Behind this, and on either side, the massive brick walls of the store
chambers and the inclosing wall of the temple can be traced; while on
the right hand, in the middle distance, is a heap of limestone blocks,
already collected by Rameses II. for the completion or enlargement of
the temple. The excavations were photographed for M. Naville, by Herr
Emil Brugsch, of the Boulak Museum, and our illustrations are taken from
these photographs, supplemented by sketches.--_S.L.P., in Illustrated
London News_.

* * * * *




THE MOABITE MANUSCRIPTS.


The surprises of archaeology are magnificent and apparently
inexhaustible. It is continually bringing forth things new and old, and
often it happens that the newest are the oldest of all. Whether this
or the exact converse is the case in regard to the latest discovery of
Biblical archaeology is a question not to be determined offhand; but the
interest and importance of the question can hardly be overrated. There
are now deposited in the British Museum fifteen leather slips, on the
forty folds of which are written portions of the Book of Deuteronomy
in a recension entirely different from that of the received text. The
character employed in the manuscript is similar to that of the famous
Moabite stone and of the Siloam inscription, and, therefore, the mere
palaeographical indication should give the probable date of the slips as
the ninth century B. C., or sixteen centuries earlier than any other
clearly authenticated manuscript of any portion of the Old Testament.
The sheepskin slips are literally black with age, and are impregnated
with a faint odor as of funeral spices; the folds are from 6 to 7 inches
long and about 31/2 inches wide, containing each about ten lines, written
only on one side.

So far as they have yet been deciphered, they exhibit two distinct
handwritings, though the same archaic character is used throughout.

--

REQUIRED ACTION 1:
Quote everything in the listing from its first line down to the line containing "Reading left to right, transcribe", with both ends included.

EXERCISE INPUTS:
--

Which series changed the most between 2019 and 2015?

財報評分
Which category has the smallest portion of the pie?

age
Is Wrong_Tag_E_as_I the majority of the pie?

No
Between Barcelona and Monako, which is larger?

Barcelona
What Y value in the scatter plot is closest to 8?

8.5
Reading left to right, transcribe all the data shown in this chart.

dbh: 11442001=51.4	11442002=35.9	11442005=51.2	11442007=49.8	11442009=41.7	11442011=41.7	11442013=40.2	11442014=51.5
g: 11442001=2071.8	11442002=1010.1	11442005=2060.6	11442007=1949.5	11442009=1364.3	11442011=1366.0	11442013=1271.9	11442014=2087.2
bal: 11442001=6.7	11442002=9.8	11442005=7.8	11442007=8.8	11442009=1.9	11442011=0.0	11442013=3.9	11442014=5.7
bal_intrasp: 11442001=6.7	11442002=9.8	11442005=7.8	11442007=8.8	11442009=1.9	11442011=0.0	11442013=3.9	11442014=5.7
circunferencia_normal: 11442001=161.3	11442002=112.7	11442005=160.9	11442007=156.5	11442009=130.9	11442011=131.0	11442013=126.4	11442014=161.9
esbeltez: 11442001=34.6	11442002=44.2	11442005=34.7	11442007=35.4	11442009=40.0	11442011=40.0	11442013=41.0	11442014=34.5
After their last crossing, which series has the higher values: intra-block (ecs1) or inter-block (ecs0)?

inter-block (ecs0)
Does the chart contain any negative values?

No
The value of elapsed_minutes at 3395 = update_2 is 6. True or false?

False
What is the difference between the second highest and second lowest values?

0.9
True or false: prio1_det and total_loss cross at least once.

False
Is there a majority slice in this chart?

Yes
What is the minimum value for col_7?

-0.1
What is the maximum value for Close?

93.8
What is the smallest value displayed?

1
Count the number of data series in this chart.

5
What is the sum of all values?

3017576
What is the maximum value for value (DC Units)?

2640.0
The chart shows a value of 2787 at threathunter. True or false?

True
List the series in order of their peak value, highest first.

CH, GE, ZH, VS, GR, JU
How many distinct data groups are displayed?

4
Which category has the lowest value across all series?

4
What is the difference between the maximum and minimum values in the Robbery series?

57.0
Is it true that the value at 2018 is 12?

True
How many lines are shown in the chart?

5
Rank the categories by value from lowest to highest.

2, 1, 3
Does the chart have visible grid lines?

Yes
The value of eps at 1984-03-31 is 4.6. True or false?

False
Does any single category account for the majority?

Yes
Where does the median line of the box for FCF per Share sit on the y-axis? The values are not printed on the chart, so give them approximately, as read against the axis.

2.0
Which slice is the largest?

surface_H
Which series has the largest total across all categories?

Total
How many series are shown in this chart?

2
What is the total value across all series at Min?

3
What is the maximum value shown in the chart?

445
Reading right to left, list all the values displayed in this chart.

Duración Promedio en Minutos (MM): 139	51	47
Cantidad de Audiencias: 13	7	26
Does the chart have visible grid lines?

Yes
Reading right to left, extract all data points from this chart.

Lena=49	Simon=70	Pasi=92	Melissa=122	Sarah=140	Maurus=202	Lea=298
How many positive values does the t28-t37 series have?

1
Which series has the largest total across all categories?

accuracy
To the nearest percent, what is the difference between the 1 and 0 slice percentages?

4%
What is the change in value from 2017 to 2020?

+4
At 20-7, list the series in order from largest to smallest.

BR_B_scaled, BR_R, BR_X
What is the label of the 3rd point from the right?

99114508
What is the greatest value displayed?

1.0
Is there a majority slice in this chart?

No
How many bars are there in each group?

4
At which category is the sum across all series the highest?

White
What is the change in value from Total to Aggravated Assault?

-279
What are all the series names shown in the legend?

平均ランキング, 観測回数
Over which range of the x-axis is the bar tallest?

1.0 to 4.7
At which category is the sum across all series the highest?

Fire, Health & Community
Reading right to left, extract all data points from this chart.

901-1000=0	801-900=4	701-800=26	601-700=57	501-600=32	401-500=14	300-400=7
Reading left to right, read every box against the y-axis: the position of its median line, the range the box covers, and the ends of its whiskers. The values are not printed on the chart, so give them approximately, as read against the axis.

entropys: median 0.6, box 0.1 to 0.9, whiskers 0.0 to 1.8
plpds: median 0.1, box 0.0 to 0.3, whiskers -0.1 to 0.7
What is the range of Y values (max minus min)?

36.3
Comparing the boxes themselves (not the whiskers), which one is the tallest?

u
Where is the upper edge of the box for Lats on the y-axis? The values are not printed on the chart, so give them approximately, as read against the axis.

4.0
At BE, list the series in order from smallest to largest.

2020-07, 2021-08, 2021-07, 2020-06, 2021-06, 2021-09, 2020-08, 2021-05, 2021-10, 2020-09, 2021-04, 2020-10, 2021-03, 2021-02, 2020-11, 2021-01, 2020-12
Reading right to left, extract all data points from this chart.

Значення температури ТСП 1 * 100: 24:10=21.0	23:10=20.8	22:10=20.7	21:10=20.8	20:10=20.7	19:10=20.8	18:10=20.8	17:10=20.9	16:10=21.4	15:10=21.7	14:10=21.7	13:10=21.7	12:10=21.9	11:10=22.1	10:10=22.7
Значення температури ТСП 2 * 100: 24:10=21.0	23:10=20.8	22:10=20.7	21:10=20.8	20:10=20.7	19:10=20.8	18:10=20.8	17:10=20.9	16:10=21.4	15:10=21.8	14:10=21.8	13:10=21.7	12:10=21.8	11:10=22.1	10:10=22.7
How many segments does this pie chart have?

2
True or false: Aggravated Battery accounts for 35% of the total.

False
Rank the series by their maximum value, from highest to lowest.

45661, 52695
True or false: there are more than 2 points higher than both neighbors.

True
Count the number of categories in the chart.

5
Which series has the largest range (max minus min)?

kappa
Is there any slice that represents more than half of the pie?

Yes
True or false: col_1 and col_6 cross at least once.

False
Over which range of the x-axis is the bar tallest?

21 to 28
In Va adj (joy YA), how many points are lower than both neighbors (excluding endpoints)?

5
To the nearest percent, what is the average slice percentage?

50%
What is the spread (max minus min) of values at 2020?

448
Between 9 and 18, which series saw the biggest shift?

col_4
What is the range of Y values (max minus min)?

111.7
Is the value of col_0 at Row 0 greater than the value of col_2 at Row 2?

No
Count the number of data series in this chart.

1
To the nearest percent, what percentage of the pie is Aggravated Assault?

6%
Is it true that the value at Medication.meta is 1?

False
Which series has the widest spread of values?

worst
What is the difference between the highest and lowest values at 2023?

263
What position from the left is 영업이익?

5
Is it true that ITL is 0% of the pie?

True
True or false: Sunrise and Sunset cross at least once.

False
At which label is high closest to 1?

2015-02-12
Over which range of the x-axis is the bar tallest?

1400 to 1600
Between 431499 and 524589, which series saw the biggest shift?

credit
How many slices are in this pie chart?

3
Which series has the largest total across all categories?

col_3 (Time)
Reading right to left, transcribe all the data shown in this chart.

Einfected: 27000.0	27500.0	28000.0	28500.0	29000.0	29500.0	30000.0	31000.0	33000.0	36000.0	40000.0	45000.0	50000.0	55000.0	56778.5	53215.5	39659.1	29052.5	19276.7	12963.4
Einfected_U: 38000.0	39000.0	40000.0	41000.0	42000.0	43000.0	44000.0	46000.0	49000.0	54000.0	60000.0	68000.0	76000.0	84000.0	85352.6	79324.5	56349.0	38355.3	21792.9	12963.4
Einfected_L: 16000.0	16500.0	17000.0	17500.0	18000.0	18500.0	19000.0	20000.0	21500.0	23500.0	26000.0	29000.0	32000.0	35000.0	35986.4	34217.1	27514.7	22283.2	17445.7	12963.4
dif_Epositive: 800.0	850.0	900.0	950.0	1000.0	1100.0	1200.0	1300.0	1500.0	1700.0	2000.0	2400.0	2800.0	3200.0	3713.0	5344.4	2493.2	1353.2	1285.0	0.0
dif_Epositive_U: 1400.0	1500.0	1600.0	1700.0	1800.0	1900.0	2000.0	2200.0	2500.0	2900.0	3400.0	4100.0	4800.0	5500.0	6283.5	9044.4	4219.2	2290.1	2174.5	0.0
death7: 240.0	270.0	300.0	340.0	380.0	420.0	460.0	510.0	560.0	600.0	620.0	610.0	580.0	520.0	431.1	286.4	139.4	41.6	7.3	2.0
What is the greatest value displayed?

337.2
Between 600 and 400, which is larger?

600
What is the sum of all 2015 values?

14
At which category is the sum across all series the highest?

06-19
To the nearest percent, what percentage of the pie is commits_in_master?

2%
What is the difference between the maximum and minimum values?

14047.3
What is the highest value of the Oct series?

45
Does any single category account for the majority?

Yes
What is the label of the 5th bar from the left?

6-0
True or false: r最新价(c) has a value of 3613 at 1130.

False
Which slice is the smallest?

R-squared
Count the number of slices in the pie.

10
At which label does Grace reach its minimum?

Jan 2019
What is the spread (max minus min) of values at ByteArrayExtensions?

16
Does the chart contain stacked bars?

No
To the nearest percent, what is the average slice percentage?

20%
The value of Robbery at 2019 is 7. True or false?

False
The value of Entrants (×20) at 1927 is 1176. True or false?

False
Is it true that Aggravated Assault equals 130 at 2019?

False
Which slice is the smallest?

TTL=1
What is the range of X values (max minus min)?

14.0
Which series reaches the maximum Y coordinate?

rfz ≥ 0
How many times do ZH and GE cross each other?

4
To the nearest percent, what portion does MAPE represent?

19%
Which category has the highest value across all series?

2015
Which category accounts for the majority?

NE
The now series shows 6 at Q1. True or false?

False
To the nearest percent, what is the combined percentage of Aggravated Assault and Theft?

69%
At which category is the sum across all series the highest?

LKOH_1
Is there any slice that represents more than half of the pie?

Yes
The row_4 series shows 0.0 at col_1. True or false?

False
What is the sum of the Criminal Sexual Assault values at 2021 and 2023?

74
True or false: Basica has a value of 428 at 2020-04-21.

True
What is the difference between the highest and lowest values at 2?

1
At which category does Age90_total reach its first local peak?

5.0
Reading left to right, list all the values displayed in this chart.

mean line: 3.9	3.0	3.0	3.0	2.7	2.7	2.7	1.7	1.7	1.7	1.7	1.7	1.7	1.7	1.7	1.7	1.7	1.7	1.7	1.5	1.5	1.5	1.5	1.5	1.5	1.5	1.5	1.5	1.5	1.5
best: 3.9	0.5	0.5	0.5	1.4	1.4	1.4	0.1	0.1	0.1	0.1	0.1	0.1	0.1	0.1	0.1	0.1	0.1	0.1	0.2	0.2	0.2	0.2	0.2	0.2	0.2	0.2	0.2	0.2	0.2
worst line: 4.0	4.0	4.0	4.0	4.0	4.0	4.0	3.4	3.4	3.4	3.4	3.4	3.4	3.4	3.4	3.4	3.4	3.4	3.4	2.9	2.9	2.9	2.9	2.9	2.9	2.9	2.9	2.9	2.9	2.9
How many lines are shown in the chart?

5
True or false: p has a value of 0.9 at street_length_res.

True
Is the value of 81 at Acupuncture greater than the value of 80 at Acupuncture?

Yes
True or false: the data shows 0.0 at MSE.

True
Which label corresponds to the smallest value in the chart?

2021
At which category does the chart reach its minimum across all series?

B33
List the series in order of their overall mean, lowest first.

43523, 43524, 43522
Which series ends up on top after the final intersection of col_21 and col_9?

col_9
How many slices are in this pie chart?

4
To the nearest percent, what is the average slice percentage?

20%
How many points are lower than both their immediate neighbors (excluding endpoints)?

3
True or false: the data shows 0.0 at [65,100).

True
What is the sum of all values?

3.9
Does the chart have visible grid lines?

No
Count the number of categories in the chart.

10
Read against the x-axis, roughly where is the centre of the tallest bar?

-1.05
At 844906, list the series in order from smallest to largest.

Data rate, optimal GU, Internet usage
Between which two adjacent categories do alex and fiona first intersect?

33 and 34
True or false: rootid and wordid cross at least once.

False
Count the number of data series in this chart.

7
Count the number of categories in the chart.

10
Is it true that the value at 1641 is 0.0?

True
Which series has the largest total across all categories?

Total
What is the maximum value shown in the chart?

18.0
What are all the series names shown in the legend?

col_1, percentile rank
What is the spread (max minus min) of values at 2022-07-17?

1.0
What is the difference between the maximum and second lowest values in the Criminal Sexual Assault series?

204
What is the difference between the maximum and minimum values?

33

--

REQUIRED ACTION 2:
Print everything in the archaeology passage from "Behind this, and" down to "London News_.", without changing a word.

EXPECTED ANSWER 1:
Which series changed the most between 2019 and 2015?

財報評分
Which category has the smallest portion of the pie?

age
Is Wrong_Tag_E_as_I the majority of the pie?

No
Between Barcelona and Monako, which is larger?

Barcelona
What Y value in the scatter plot is closest to 8?

8.5
Reading left to right, transcribe all the data shown in this chart.

EXPECTED ANSWER 2:
Behind this, and on either side, the massive brick walls of the store
chambers and the inclosing wall of the temple can be traced; while on
the right hand, in the middle distance, is a heap of limestone blocks,
already collected by Rameses II. for the completion or enlargement of
the temple. The excavations were photographed for M. Naville, by Herr
Emil Brugsch, of the Boulak Museum, and our illustrations are taken from
these photographs, supplemented by sketches.--_S.L.P., in Illustrated
London News_.